Nos relations avaient été fort inégales. Tout d’abord, Flaubert m’avait su gré d’avoir quelque peu tourmenté Sainte-Beuve pour l’engager à lire Madame Bovary et, comme conséquence, à en parler favorablement. Le jugement sévère que je portais sur Salammbô l’irrita profondément. On sait qu’il lui était impossible de supporter la contradiction. Aussi, dans la lettre où il répondait aux critiques de Sainte-Beuve et à d’autres encore, il m’appliqua un fort coup de poing ou de patte, comme vous voudrez. Je suis peu sensible à la mauvaise humeur littéraire et je ne bronche pas aisément. La boutade de Flaubert ne m’empêcha donc point lorsque parut l’Éducation sentimentale, de rendre justice à cet ouvrage très étudié, très consciencieux. Le romancier fut touché, vint me voir à Saint-Cloud. Nous causâmes longuement, cordialement, étant du même pays, connaissant les mêmes personnes, un de mes cousins étant l’un des meilleurs élèves de son père et son frère Achille étant le médecin de ma mère. Nous fîmes la paix en bons Rouennais, mais non pas une paix normande.

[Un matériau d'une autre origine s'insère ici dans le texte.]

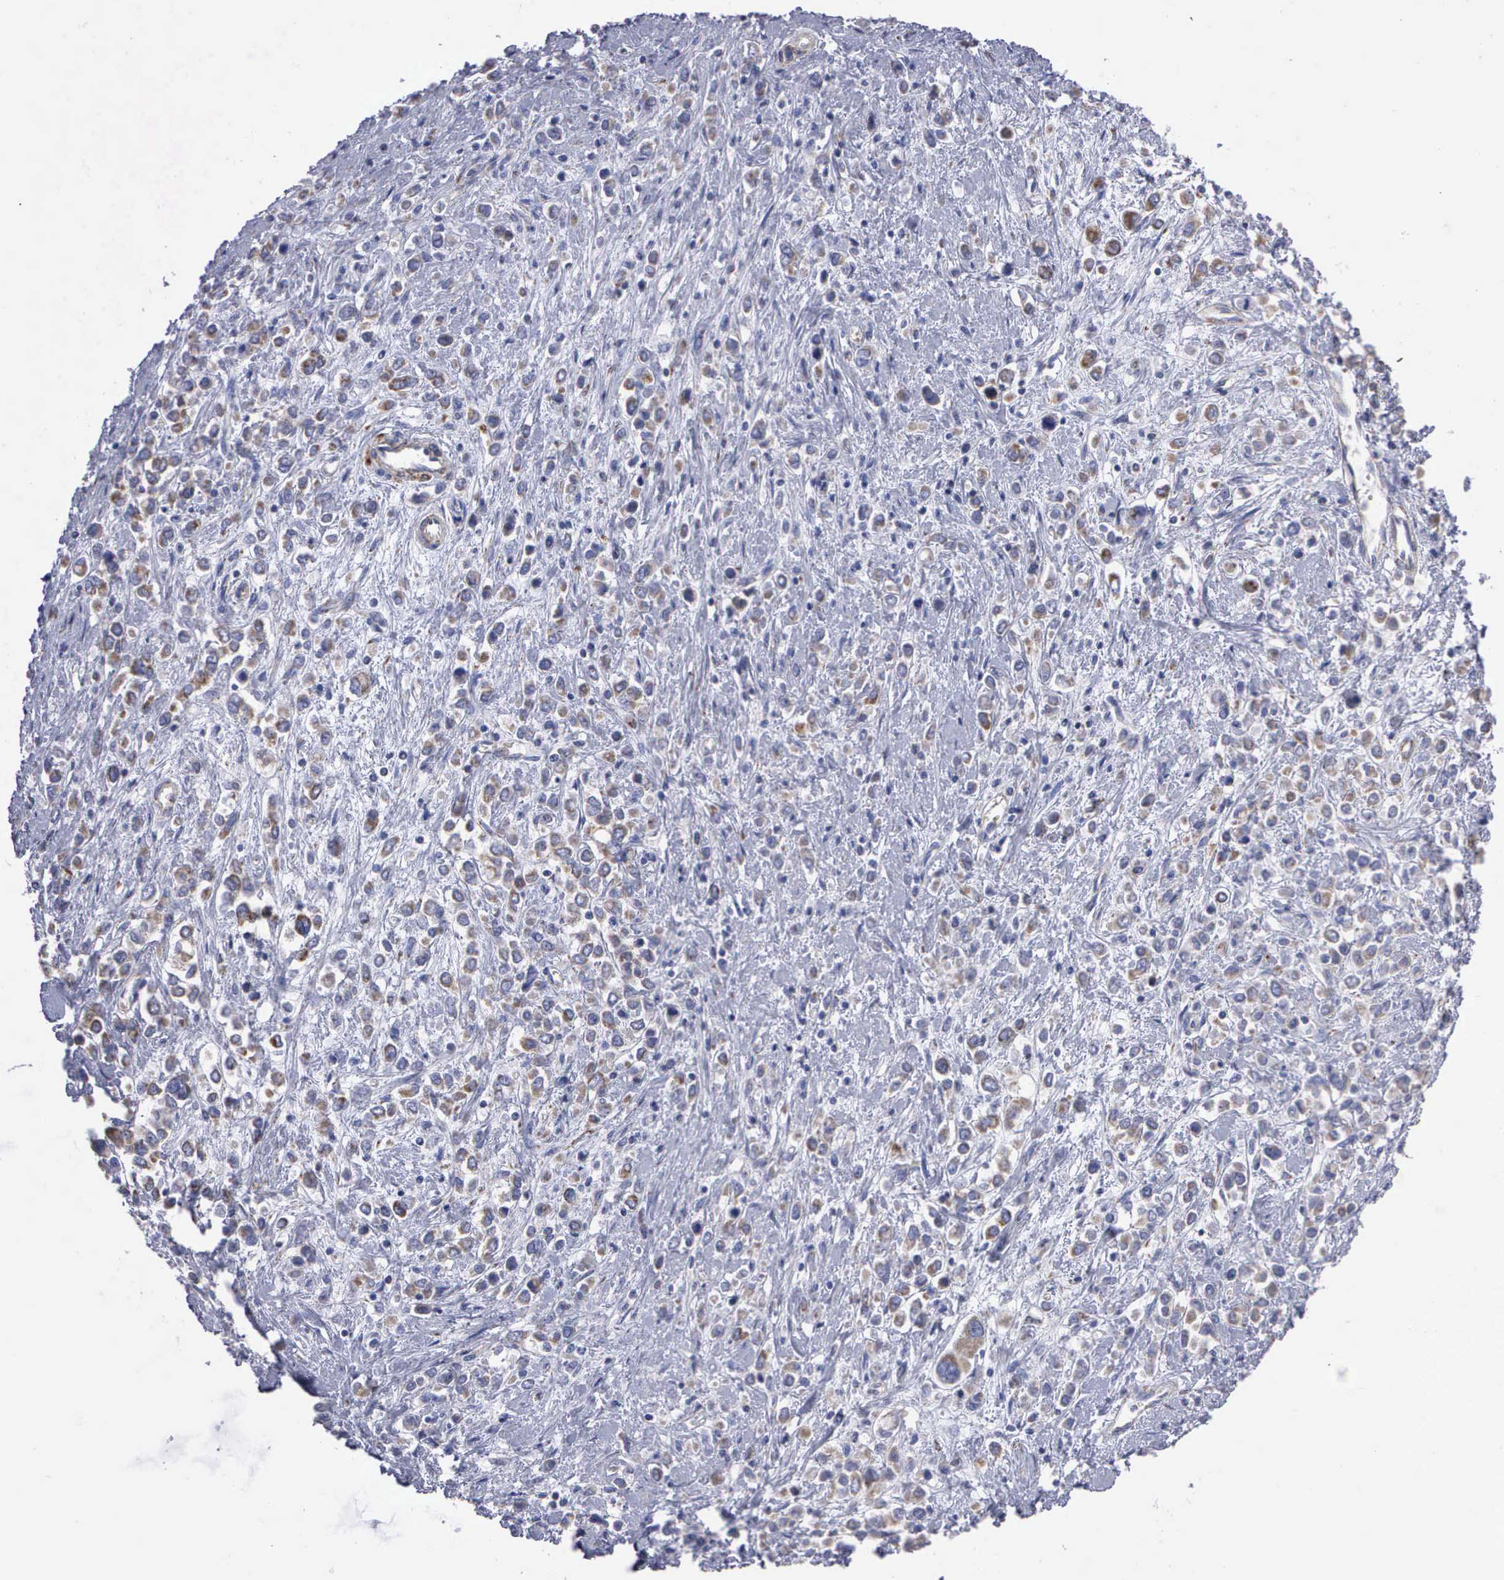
{"staining": {"intensity": "weak", "quantity": "<25%", "location": "cytoplasmic/membranous"}, "tissue": "stomach cancer", "cell_type": "Tumor cells", "image_type": "cancer", "snomed": [{"axis": "morphology", "description": "Adenocarcinoma, NOS"}, {"axis": "topography", "description": "Stomach, upper"}], "caption": "Immunohistochemistry of human stomach cancer displays no staining in tumor cells.", "gene": "APOOL", "patient": {"sex": "male", "age": 76}}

Il était donc tout naturel que, me trouvant à Rouen, j’allasse jusqu’à Croisset (et non pas au Croisset ainsi qu’on l’imprime toujours), situé au pied des belles collines de Canteleu. Croisset regarde la Seine et rien n’est plus vivant que ce paysage, toujours animé par le passage des voiliers, des embarcations de plaisance, des vapeurs et du célèbre bateau de La Bouille. Flaubert, qui s’ennuyait mortellement dans cette solitude, se montra charmé de me voir. Il me félicita d’être sorti sain et sauf de la gueule du loup et partit de là pour prononcer contre Paris une invective formidable. J’avoue que la Commune ne nous mettait pas en très bonne posture devant l’opinion et que son succès possible se présentait comme une hypothèse peu rassurante. Était-ce une raison pour déclarer que Paris était désormais un lieu condamné, funeste, qu’il ne pouvait plus être la capitale de la France, que jamais une personne riche, tranquille, civilisée, n’y voudrait rentrer ; que la populace s’en emparerait, le mettrait en ruines, n’en laisserait pas pierre sur pierre ? Quant à la littérature, il n’en pouvait plus être question. Je m’enfuis tout épouvanté de cette sombre prophétie. Eh bien, par une ironie singulière, ce qui a été rasé, ce n’est point Paris, c’est la maison de Croisset, et non par des communeux, mais par des descendants de M. Homais, qui ont construit à la place une belle raffinerie, dont la fumée réjouit le cœur des bourgeois en route vers La Bouille.
J. Levallois.
(Mémoires d’un Critique).
(1) Le docteur Laley, qui fut médecin à Ry.